Exercise aim
Only one stretch of the data is wanted: the line containing "[Seu Nome] 🚀", the line containing "Роль студентов в цифровой экономике", and every line between them, copied exactly.

# # # # #

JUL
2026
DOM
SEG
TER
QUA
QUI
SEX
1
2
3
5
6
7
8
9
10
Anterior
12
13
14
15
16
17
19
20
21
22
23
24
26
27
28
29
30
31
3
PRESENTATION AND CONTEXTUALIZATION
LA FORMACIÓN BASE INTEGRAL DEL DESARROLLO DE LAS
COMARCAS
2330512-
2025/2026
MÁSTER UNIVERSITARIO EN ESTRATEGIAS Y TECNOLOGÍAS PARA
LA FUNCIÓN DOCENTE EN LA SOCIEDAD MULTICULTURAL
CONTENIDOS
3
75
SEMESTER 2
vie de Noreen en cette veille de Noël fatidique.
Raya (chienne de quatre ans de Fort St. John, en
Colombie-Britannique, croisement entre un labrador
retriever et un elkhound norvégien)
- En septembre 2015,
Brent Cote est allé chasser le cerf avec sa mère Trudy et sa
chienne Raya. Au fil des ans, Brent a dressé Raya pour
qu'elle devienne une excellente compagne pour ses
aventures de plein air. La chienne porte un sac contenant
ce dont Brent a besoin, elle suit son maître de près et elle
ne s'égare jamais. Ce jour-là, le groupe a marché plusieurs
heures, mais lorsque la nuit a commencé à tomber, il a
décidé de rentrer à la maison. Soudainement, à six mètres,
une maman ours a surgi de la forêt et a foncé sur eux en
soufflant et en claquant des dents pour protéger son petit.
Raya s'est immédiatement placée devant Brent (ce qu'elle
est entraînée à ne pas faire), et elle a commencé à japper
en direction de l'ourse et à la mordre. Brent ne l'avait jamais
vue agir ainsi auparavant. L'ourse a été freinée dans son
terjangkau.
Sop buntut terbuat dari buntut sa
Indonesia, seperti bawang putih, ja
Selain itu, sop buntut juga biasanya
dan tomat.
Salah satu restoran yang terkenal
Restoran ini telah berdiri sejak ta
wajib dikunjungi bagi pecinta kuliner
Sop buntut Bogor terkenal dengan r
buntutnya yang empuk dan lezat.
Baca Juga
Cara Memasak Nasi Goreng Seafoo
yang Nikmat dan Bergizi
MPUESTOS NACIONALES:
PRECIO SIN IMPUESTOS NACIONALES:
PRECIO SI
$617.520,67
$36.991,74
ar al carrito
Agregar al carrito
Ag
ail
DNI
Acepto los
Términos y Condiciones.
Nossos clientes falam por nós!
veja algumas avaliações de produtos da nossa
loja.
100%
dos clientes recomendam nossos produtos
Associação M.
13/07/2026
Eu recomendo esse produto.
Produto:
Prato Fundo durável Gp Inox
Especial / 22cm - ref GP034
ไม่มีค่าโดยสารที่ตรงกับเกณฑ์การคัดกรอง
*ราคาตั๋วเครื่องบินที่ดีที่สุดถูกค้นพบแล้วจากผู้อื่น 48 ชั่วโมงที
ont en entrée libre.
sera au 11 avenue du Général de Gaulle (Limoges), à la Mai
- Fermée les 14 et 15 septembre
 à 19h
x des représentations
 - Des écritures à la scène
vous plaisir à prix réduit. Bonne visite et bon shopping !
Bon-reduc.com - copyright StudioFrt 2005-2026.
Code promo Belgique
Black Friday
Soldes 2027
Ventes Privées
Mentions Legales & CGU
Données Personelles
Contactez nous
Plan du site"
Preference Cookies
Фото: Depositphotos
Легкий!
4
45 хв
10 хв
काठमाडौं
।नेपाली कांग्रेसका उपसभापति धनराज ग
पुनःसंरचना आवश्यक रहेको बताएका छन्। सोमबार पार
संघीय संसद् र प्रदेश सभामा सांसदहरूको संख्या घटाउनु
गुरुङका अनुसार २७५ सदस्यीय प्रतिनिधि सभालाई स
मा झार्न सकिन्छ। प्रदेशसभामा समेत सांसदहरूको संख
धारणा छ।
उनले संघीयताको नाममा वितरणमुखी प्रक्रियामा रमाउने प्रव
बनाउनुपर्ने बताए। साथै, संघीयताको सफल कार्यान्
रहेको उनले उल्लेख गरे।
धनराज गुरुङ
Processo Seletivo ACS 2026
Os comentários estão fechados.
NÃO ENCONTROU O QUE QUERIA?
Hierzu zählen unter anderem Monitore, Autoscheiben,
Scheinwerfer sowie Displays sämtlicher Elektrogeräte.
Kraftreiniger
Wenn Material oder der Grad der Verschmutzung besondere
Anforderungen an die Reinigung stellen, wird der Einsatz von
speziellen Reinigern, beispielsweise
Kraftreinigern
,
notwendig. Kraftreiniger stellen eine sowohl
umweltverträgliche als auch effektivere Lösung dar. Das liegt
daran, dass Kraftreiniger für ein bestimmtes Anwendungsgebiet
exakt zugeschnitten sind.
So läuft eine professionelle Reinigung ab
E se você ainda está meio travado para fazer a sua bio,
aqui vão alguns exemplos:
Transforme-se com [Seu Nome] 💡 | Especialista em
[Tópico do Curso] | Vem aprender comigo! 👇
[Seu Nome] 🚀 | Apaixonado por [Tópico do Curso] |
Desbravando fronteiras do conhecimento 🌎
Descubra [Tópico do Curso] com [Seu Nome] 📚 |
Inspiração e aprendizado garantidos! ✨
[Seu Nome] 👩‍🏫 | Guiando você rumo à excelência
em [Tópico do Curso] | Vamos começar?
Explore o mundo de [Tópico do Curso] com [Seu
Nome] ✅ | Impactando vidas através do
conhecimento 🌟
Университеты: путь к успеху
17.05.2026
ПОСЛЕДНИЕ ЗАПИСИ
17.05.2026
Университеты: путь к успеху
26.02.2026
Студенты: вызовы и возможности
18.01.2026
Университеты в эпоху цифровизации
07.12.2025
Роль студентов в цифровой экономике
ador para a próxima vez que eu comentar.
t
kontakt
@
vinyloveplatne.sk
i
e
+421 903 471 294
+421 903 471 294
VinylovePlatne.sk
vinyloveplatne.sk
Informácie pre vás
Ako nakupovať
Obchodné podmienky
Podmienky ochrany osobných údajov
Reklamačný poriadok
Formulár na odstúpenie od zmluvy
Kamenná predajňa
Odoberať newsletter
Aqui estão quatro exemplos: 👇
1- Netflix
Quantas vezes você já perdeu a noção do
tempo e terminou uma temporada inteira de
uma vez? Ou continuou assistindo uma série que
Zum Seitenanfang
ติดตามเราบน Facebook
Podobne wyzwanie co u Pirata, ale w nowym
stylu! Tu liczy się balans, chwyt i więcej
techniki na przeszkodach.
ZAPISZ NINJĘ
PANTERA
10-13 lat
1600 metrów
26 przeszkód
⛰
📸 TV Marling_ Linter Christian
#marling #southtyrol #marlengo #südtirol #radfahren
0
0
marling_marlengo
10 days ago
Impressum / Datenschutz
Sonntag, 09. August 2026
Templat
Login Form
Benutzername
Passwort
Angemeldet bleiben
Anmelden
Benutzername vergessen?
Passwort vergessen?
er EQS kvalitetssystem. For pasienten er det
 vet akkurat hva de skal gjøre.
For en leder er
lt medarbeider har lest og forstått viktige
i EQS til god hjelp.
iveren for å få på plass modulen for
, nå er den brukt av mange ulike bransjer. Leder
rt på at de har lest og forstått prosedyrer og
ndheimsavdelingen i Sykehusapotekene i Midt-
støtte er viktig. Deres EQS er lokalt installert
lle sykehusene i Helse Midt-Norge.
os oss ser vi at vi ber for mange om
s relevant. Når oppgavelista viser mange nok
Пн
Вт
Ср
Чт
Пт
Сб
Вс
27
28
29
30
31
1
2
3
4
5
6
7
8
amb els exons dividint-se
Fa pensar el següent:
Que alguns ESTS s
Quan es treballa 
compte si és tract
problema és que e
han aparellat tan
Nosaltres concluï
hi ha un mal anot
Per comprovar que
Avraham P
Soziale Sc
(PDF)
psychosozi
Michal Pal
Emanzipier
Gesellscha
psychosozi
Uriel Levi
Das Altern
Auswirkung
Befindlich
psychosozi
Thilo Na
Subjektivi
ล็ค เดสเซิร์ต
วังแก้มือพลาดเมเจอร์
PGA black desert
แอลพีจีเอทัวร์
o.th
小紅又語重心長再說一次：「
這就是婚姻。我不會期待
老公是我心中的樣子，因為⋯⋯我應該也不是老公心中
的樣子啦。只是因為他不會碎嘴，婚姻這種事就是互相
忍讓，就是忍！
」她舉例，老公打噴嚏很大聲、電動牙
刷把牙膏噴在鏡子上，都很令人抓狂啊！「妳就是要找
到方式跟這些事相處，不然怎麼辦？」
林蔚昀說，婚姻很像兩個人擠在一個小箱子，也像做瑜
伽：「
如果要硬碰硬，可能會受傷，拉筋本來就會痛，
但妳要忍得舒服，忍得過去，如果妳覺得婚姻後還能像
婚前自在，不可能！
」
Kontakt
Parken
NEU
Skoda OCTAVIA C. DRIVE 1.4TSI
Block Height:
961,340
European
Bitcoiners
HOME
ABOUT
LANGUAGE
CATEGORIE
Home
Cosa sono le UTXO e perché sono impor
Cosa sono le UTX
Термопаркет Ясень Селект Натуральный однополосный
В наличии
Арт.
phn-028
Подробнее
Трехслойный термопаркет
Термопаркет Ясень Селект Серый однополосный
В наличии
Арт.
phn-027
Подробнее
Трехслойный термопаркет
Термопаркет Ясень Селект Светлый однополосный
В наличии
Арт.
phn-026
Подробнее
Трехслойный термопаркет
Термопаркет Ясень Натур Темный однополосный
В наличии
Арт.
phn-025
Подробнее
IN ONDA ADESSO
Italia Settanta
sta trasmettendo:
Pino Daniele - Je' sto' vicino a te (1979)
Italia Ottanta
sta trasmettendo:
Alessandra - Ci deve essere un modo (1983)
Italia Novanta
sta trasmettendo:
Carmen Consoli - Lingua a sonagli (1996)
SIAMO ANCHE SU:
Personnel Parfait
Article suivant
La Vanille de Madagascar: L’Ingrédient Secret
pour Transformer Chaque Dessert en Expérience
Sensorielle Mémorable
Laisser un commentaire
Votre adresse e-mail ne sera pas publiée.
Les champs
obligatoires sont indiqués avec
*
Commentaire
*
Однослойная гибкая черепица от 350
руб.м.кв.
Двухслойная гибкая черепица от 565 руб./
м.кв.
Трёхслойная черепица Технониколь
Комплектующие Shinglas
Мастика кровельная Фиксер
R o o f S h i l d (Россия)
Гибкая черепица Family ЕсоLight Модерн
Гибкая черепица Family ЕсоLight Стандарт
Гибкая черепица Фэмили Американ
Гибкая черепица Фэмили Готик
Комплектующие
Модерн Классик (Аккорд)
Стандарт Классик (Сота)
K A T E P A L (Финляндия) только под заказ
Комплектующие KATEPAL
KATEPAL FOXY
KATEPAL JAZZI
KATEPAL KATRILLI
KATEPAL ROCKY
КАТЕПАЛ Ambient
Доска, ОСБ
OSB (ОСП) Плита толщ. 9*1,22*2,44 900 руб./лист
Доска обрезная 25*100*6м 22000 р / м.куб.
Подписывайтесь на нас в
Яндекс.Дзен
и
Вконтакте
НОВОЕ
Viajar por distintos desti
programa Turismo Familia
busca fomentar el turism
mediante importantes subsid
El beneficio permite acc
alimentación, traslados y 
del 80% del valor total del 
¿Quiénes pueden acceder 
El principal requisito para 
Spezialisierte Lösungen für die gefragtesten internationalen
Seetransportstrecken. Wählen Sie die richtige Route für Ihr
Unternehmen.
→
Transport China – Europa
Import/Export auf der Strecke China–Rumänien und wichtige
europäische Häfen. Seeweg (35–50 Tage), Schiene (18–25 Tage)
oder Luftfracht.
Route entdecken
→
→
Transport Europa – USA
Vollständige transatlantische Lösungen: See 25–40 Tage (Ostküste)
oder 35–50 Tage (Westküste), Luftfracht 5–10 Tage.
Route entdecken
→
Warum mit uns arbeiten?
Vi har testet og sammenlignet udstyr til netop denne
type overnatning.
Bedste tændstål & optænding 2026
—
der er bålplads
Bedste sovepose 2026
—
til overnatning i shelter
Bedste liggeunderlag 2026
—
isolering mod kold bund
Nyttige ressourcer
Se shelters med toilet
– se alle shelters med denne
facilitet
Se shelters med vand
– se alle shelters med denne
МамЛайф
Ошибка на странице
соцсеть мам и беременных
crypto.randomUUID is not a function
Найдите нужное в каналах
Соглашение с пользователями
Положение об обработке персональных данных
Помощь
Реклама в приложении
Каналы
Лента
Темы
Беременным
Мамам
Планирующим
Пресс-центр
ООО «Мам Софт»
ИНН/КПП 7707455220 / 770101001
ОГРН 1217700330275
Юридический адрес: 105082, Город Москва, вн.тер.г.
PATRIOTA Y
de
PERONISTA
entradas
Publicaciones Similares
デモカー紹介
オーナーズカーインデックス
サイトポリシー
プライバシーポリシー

# # # # #

Output for this exercise
[Seu Nome] 🚀 | Apaixonado por [Tópico do Curso] |
Desbravando fronteiras do conhecimento 🌎
Descubra [Tópico do Curso] com [Seu Nome] 📚 |
Inspiração e aprendizado garantidos! ✨
[Seu Nome] 👩‍🏫 | Guiando você rumo à excelência
em [Tópico do Curso] | Vamos começar?
Explore o mundo de [Tópico do Curso] com [Seu
Nome] ✅ | Impactando vidas através do
conhecimento 🌟
Университеты: путь к успеху
17.05.2026
ПОСЛЕДНИЕ ЗАПИСИ
17.05.2026
Университеты: путь к успеху
26.02.2026
Студенты: вызовы и возможности
18.01.2026
Университеты в эпоху цифровизации
07.12.2025
Роль студентов в цифровой экономике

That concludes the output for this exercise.